- TASK BRIEF
Reproduce the text of the material below word for word and line by line, leaving out the pictures.

════

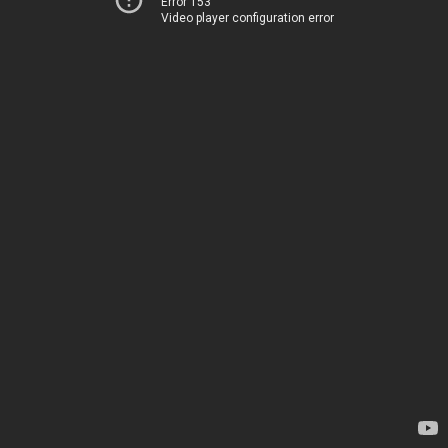
Error 153
Video player configuration error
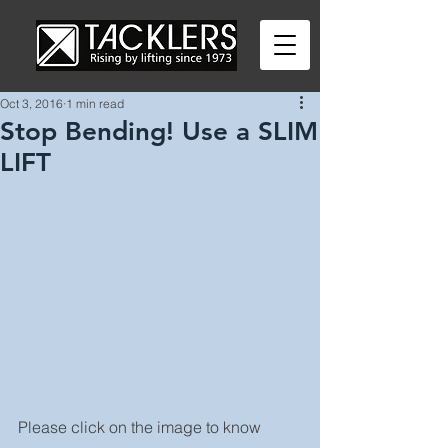
Oct 3, 2016
1 min read
Stop Bending! Use a SLIM
LIFT
Please click on the image to know 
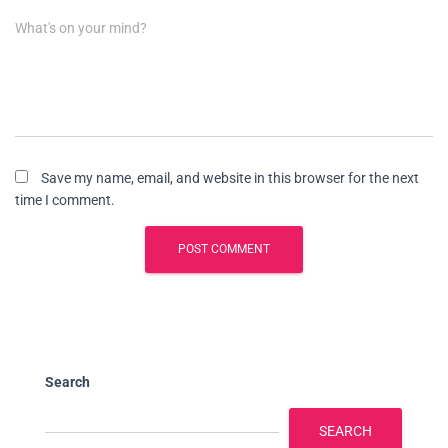
What's on your mind?
Save my name, email, and website in this browser for the next
time I comment.
Search
SEARCH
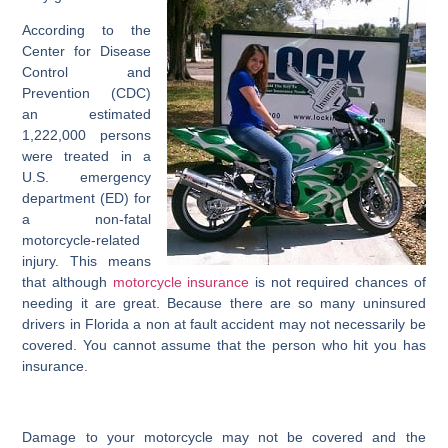
According to the
Center for Disease
Control and
Prevention (CDC)
an estimated
1,222,000 persons
were treated in a
U.S. emergency
department (ED) for
a non-fatal
motorcycle-related
injury. This means
that although
motorcycle insurance
is not required chances of
needing it are great. Because there are so many uninsured
drivers in Florida a non at fault accident may not necessarily be
covered. You cannot assume that the person who hit you has
insurance.
Damage to your motorcycle may not be covered and the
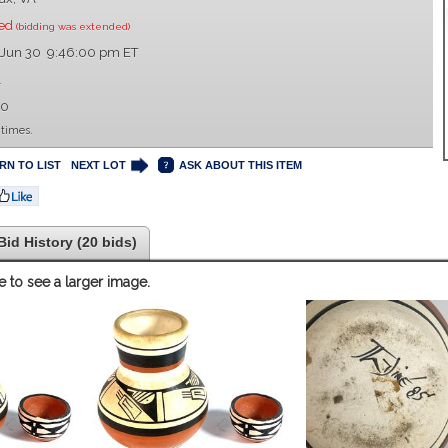
sed
(bidding was extended)
 Jun 30 9:46:00 pm ET
1
00
 times.
RN TO LIST
NEXT LOT
ASK ABOUT THIS ITEM
Bid History (20 bids)
e to see a larger image.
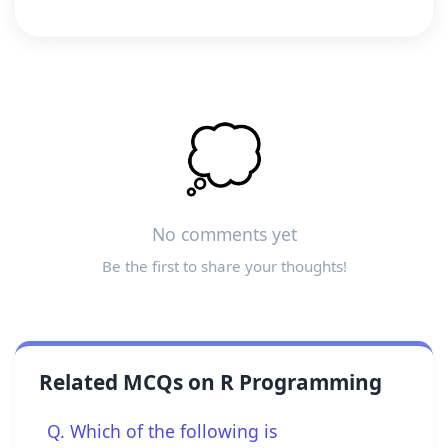
💭
No comments yet
Be the first to share your thoughts!
Related MCQs on R Programming
Q. Which of the following is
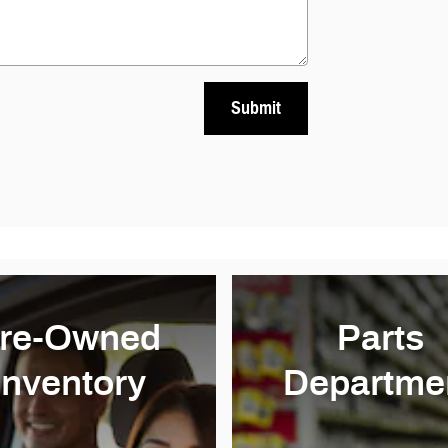
Submit
re-Owned
Parts
Inventory
Departme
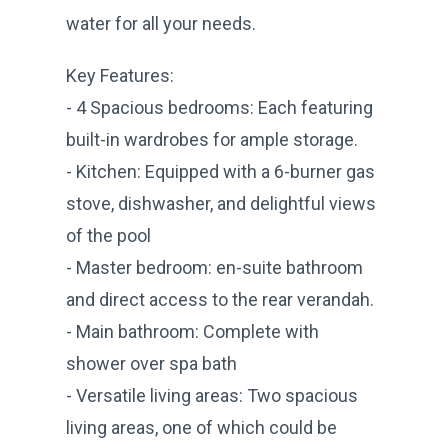
water for all your needs.
Key Features:
- 4 Spacious bedrooms: Each featuring
built-in wardrobes for ample storage.
- Kitchen: Equipped with a 6-burner gas
stove, dishwasher, and delightful views
of the pool
- Master bedroom: en-suite bathroom
and direct access to the rear verandah.
- Main bathroom: Complete with
shower over spa bath
- Versatile living areas: Two spacious
living areas, one of which could be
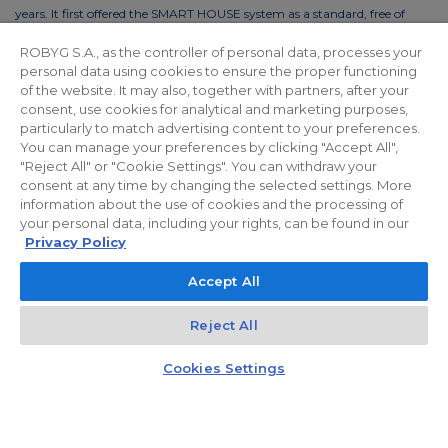
years. It first offered the SMART HOUSE system as a standard, free of
charge. This solution reduces the costs of living by up to 30%. In order to
ROBYG S.A., as the controller of personal data, processes your
reduce the costs of using common areas, ROBYG is installing solar panels
personal data using cookies to ensure the proper functioning
and energy-efficient LED lighting.
of the website. It may also, together with partners, after your
consent, use cookies for analytical and marketing purposes,
particularly to match advertising content to your preferences.
You can manage your preferences by clicking "Accept All",
"Reject All" or "Cookie Settings". You can withdraw your
Privacy policy
For Investors
Facebook
consent at any time by changing the selected settings. More
information about the use of cookies and the processing of
your personal data, including your rights, can be found in our
© 2026 ROBYG. All rights reserved. The above offer and the graphic
Privacy Policy
materials presented are for information only, cannot be considered as
Accept All
final projects of execution, nor do they constitute a commercial offer
within the meaning of Article 66 §1 of the Civil Code and other relevant
Reject All
legislation.
Kontakt
Czat z doradcą
Cookies Settings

════

- REPLY
Error 153
Video player configuration error
Oct 3, 2016
1 min read
Stop Bending! Use a SLIM
LIFT
Please click on the image to know 
What's on your mind?
Save my name, email, and website in this browser for the next
time I comment.
Search
SEARCH
According to the
Center for Disease
Control and
Prevention (CDC)
an estimated
1,222,000 persons
were treated in a
U.S. emergency
department (ED) for
a non-fatal
motorcycle-related
injury. This means
that although
motorcycle insurance
is not required chances of
needing it are great. Because there are so many uninsured
drivers in Florida a non at fault accident may not necessarily be
covered. You cannot assume that the person who hit you has
insurance.
Damage to your motorcycle may not be covered and the
sed
(bidding was extended)
 Jun 30 9:46:00 pm ET
1
00
 times.
RN TO LIST
NEXT LOT
ASK ABOUT THIS ITEM
Bid History (20 bids)
e to see a larger image.
💭
No comments yet
Be the first to share your thoughts!
Related MCQs on R Programming
Q. Which of the following is
Submit
re-Owned
Parts
Inventory
Departme
water for all your needs.
Key Features:
- 4 Spacious bedrooms: Each featuring
built-in wardrobes for ample storage.
- Kitchen: Equipped with a 6-burner gas
stove, dishwasher, and delightful views
of the pool
- Master bedroom: en-suite bathroom
and direct access to the rear verandah.
- Main bathroom: Complete with
shower over spa bath
- Versatile living areas: Two spacious
living areas, one of which could be
years. It first offered the SMART HOUSE system as a standard, free of
charge. This solution reduces the costs of living by up to 30%. In order to
ROBYG S.A., as the controller of personal data, processes your
reduce the costs of using common areas, ROBYG is installing solar panels
personal data using cookies to ensure the proper functioning
and energy-efficient LED lighting.
of the website. It may also, together with partners, after your
consent, use cookies for analytical and marketing purposes,
particularly to match advertising content to your preferences.
You can manage your preferences by clicking "Accept All",
"Reject All" or "Cookie Settings". You can withdraw your
Privacy policy
For Investors
Facebook
consent at any time by changing the selected settings. More
information about the use of cookies and the processing of
your personal data, including your rights, can be found in our
© 2026 ROBYG. All rights reserved. The above offer and the graphic
Privacy Policy
materials presented are for information only, cannot be considered as
Accept All
final projects of execution, nor do they constitute a commercial offer
within the meaning of Article 66 §1 of the Civil Code and other relevant
Reject All
legislation.
Kontakt
Czat z doradcą
Cookies Settings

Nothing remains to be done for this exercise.